▸ **Entries provided**
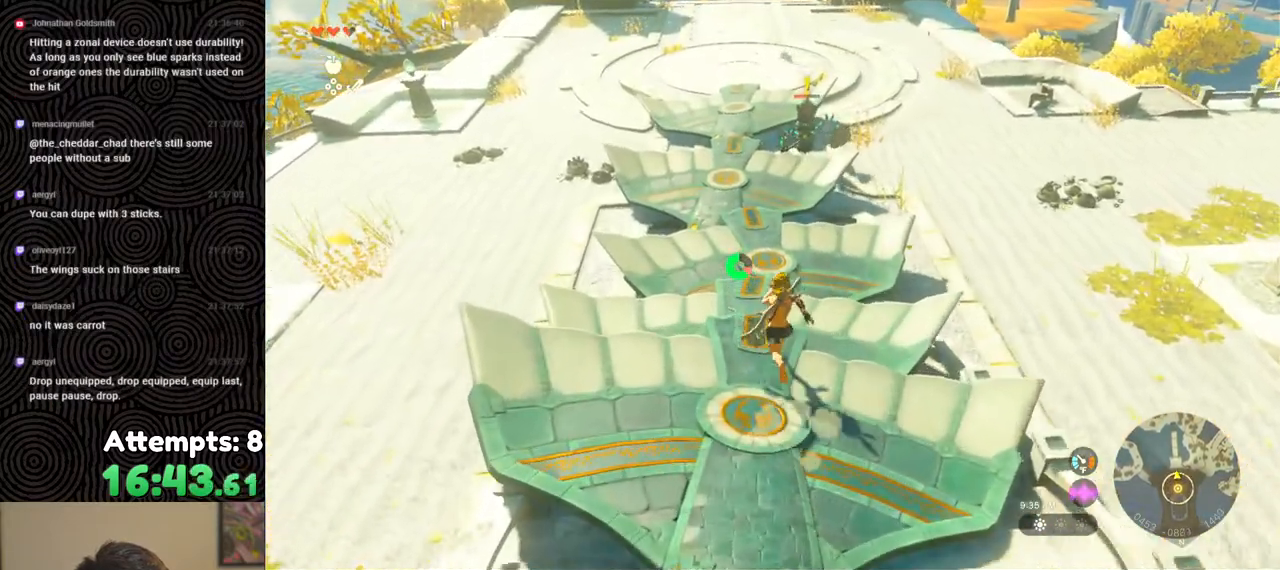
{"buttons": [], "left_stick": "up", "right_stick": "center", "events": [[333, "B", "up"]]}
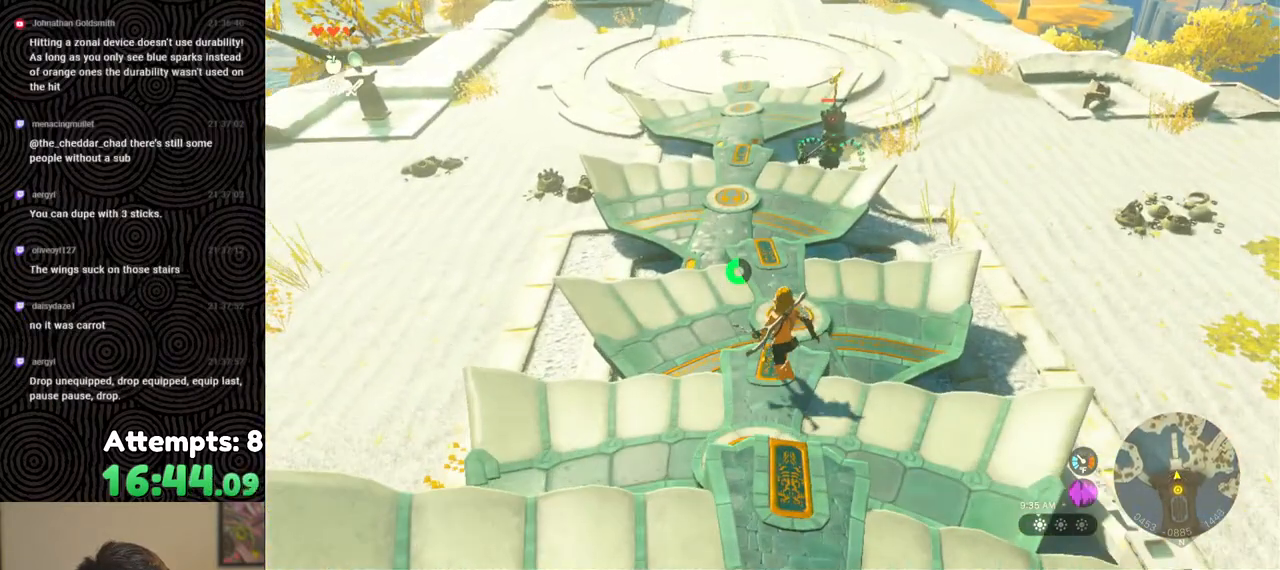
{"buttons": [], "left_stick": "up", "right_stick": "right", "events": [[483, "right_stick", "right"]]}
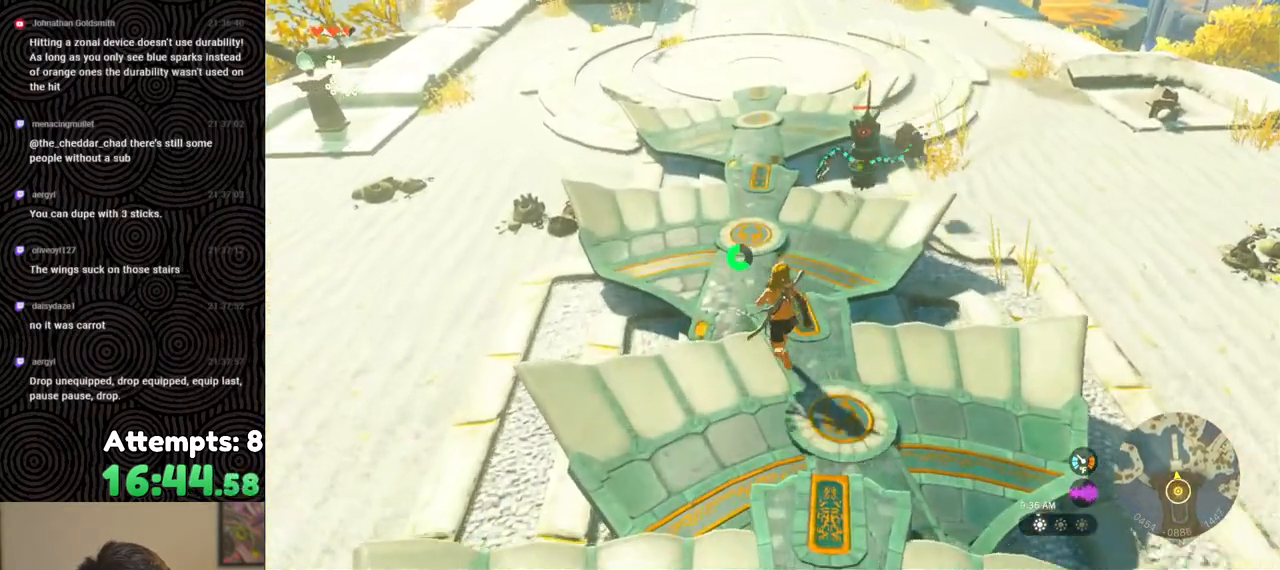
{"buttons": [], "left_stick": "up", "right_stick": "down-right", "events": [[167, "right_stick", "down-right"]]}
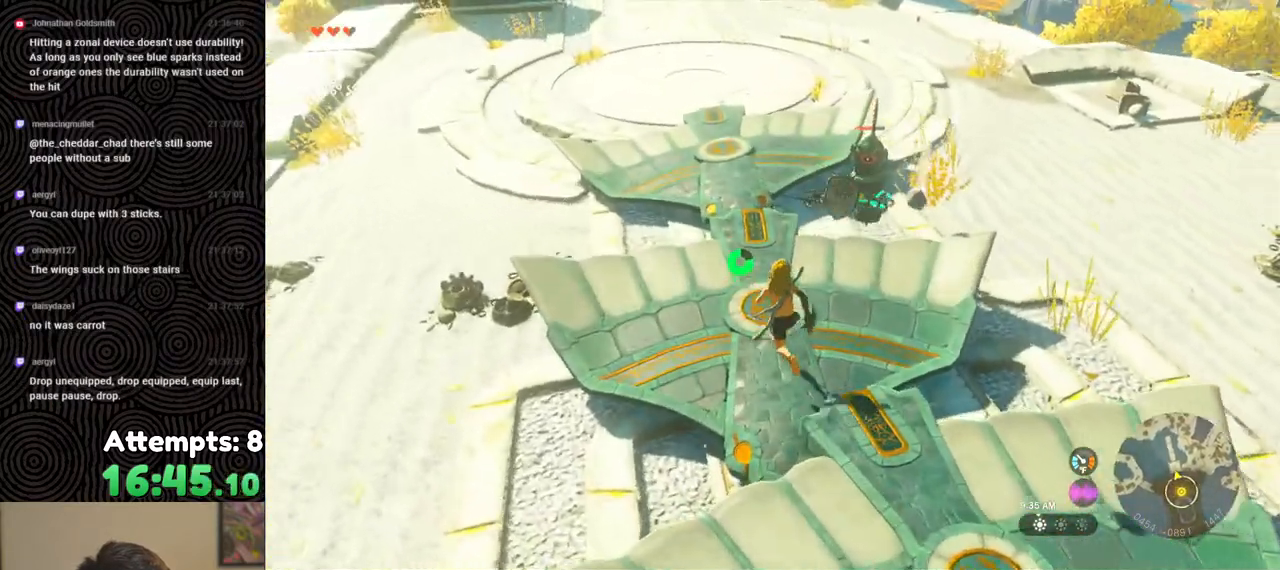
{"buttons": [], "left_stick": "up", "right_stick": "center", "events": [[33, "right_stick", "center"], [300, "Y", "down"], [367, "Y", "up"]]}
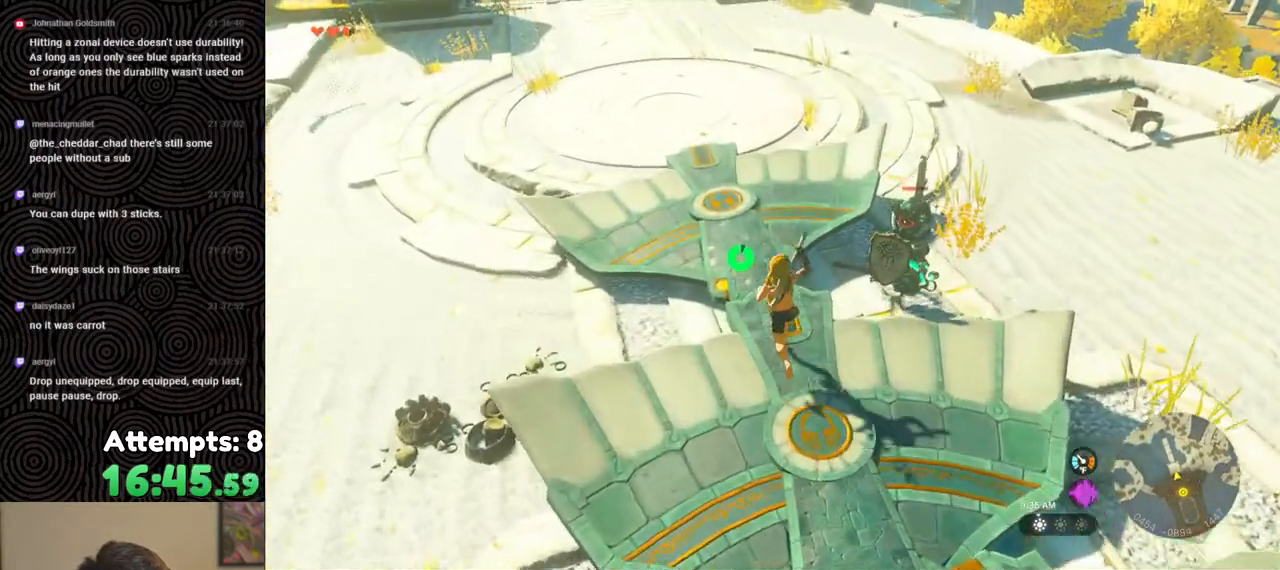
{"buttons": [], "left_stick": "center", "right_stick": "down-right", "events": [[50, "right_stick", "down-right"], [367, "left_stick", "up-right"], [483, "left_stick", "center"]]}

▸ **What to work on**
Show every line of the data that includes the string "center".

▸ **Reply**
{"buttons": [], "left_stick": "up", "right_stick": "center", "events": [[333, "B", "up"]]}
{"buttons": [], "left_stick": "up", "right_stick": "center", "events": [[33, "right_stick", "center"], [300, "Y", "down"], [367, "Y", "up"]]}
{"buttons": [], "left_stick": "center", "right_stick": "down-right", "events": [[50, "right_stick", "down-right"], [367, "left_stick", "up-right"], [483, "left_stick", "center"]]}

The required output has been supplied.